Başta Aristoteles olmak üzere Platon’un öğrencilerinin faaliyette bulunduğu Yunan şehir devletinin en güzel modelleri arasında gösterilen 7 bin yıllık Assos Ören Yeri’ndeki kazılar Çanakkale Onsekiz Mart Üniversitesi Fen Edebiyat Fakültesi Arkeoloji Bölümü öğretim üyesi Prof. Dr. Nurettin Arslan başkanlığında 25 kişilik ekipler sürdürülüyor. Kazılar, Kültür ve Turizm Bakanlığı, Türk Tarih Kurumu ve İÇDAŞ tarafından destekleniyor. Kazılarda, çeşitli üniversitelerden akademisyen ve öğrenciler yer alıyor. Türkiye’de 12 ay kazıların devam edeceği 20 antik kentten biri olan Assos’ta, bu yıl Hellenistik Çağ’da inşa edilen Agora ve Gymnasium Bizans Dönemi Ksenedochion (Misafirhane) yapılarında devam edildi.
Kazıların yanında arazide restorasyon, onarım ve düzenlenme faaliyetleri yürütülüyor. Kazı laboratuvarında, geçmiş yıllarda bulunan eserler değerlendirilerek, yayına hazırlanıyor, küçük eserlerin restorasyon ve konservasyonları yapılıyor.
1600 yıllık balık kılçığı ve pulları bulundu
Kazı çalışmalarında Agora’nın doğu yönündeki meclis binası kenarındaki çeşme binasında devam eden kazılarda, çeşmenin duvarları ile ana kaya arasındaki boşluk M.S. 4. Yüzyıl sonunda çöplük olarak kullanılan alan tespit edildi.
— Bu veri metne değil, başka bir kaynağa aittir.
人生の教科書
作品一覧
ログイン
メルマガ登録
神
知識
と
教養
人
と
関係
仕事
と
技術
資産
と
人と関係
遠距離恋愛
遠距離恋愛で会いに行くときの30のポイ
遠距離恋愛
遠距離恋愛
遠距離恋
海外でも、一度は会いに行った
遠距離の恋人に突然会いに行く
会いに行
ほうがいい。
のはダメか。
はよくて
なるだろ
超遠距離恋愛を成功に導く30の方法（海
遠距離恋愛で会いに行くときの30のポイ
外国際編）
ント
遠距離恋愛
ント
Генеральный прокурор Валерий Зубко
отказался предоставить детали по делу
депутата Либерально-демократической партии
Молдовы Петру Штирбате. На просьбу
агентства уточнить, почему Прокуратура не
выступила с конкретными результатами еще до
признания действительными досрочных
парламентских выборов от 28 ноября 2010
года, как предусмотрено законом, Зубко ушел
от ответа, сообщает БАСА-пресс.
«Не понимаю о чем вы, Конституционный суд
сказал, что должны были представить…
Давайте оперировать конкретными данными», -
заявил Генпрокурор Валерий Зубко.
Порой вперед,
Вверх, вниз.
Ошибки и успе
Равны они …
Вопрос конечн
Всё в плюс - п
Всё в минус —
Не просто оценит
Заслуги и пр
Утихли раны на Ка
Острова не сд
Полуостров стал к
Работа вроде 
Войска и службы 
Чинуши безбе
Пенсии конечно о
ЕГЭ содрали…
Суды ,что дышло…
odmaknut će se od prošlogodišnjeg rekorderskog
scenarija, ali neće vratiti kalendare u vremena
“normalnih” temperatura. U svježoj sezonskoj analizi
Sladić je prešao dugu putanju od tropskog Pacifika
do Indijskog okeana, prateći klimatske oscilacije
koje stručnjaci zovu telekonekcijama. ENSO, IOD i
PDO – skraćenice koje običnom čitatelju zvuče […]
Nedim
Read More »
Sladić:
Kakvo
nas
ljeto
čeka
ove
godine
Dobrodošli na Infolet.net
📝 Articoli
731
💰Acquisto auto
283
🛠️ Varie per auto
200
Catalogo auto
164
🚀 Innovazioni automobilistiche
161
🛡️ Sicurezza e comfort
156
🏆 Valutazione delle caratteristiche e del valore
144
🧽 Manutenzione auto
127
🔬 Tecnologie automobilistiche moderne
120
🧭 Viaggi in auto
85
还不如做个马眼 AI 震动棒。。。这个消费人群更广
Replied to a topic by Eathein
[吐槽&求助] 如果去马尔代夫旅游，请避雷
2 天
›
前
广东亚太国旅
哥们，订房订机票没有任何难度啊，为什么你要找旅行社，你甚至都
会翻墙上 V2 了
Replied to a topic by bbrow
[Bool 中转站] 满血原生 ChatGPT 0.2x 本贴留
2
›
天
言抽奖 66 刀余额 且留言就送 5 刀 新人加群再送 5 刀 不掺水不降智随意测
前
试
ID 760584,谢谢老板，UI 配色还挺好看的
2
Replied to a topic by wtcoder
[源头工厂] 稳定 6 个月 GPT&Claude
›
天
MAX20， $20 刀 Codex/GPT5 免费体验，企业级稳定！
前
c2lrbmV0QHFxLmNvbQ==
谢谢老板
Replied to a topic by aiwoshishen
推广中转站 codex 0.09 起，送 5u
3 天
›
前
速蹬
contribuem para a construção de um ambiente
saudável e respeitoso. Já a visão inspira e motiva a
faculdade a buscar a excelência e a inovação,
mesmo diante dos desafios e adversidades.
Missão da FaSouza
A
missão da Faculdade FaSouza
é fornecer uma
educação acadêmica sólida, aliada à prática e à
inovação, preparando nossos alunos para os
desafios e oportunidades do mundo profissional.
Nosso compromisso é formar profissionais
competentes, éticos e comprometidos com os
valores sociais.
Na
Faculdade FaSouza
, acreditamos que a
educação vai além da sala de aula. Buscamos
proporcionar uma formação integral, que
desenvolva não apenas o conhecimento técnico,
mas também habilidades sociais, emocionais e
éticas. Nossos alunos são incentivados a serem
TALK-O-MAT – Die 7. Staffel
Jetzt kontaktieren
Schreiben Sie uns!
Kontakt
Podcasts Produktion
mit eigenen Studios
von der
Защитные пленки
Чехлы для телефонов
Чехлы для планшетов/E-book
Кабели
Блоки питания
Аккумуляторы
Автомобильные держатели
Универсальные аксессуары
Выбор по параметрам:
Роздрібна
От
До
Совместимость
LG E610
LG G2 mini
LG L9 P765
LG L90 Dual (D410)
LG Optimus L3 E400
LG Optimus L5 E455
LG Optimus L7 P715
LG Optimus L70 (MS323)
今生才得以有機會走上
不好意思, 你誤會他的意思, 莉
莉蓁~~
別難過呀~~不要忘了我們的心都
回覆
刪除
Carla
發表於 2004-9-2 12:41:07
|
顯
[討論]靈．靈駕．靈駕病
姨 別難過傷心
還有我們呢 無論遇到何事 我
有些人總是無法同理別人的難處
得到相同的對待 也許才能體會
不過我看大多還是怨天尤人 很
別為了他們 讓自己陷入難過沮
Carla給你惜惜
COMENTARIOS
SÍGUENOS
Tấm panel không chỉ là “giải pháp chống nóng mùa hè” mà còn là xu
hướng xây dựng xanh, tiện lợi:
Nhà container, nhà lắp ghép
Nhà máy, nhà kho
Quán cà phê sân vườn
Ağırlıklı olarak inek olmak üzere domuz, keçi ve diğer hayvan kemikleri dikkat çeken çöplükte bir amphora parçası içindeki balık pulları ve kılçık bulundu. Çıkan malzemeler sonrasında, arkeolojik kazılarda oldukça değerli olan çöplükler kentteki gündelik yaşam hakkında önemli bulgular sunuyor.Bu yılki kazı çalışmalarında Agora’nın doğu yönündeki meclis binası kenarındaki çeşme binasında kazıların devam ettiğini belirten Assos Kazı Başkanı Prof. Dr. Nurettin Arslan, “Kazı öncesinde büyük taş yığınları altındaki bu yapının işlevini tespit etmek için başlatılan kazılar sonrasında bunun M.S. 2. Yüzyılın sonunda yapılan çeşmenin önündeki avlu ve ön cephesi tamamen mermerden yapılmış olmasına rağmen bunların çok küçük bir bölümü günümüze ulaşmıştır. Assos’taki tüm yapıların yerel taş olan andezitten kullanılması nedeniyle mermerin kullanıldığı çeşme binası ayrı bir önem taşımaktadır. Ana kaya kesilerek oluşturulan düzlüğe inşa edilen çeşme ile ana kaya arasında nemi önlemek için 90 cm boşluk bırakılmıştır. Bu diğer yapılarda sıkça görülen bir uygulamadır. Çeşmenin duvarları ile ana kaya arasındaki boşluk M.S. 4. Yüzyıl sonunda çöplük olarak kullanılmıştır. Oradan çıkan malzemeler bunu bize gösteriyor. Arkeolojik kazılarda oldukça değerli olan çöplükler kentteki gündelik yaşam hakkında önemli bulgular sunmakta. Örneğin bu alanda halkın ne tür besin maddeleri tükettiğine ilişkin çeşitli hayvan kemikleri ele geçti. Ağırlıklı olarak inek olmak üzere domuz, keçi ve diğer hayvan kemikleri dikkati çekmektedir. Bunların konu ile ilgili araştırmacıların incelemesi sonrasında daha kesin bilgiler elde edilecektir. Kemikler yanında bir amphora parçası içindeki pulları ve kılçıklar balığa ait olduğu söylenebilir. Aynı alandaki insanların depolama, pişirme ve servis amacı ile kullanılan seramik kap kacaklarda kendi çağının kültürünü yansıtması açısında dikkat çekicidir” dedi.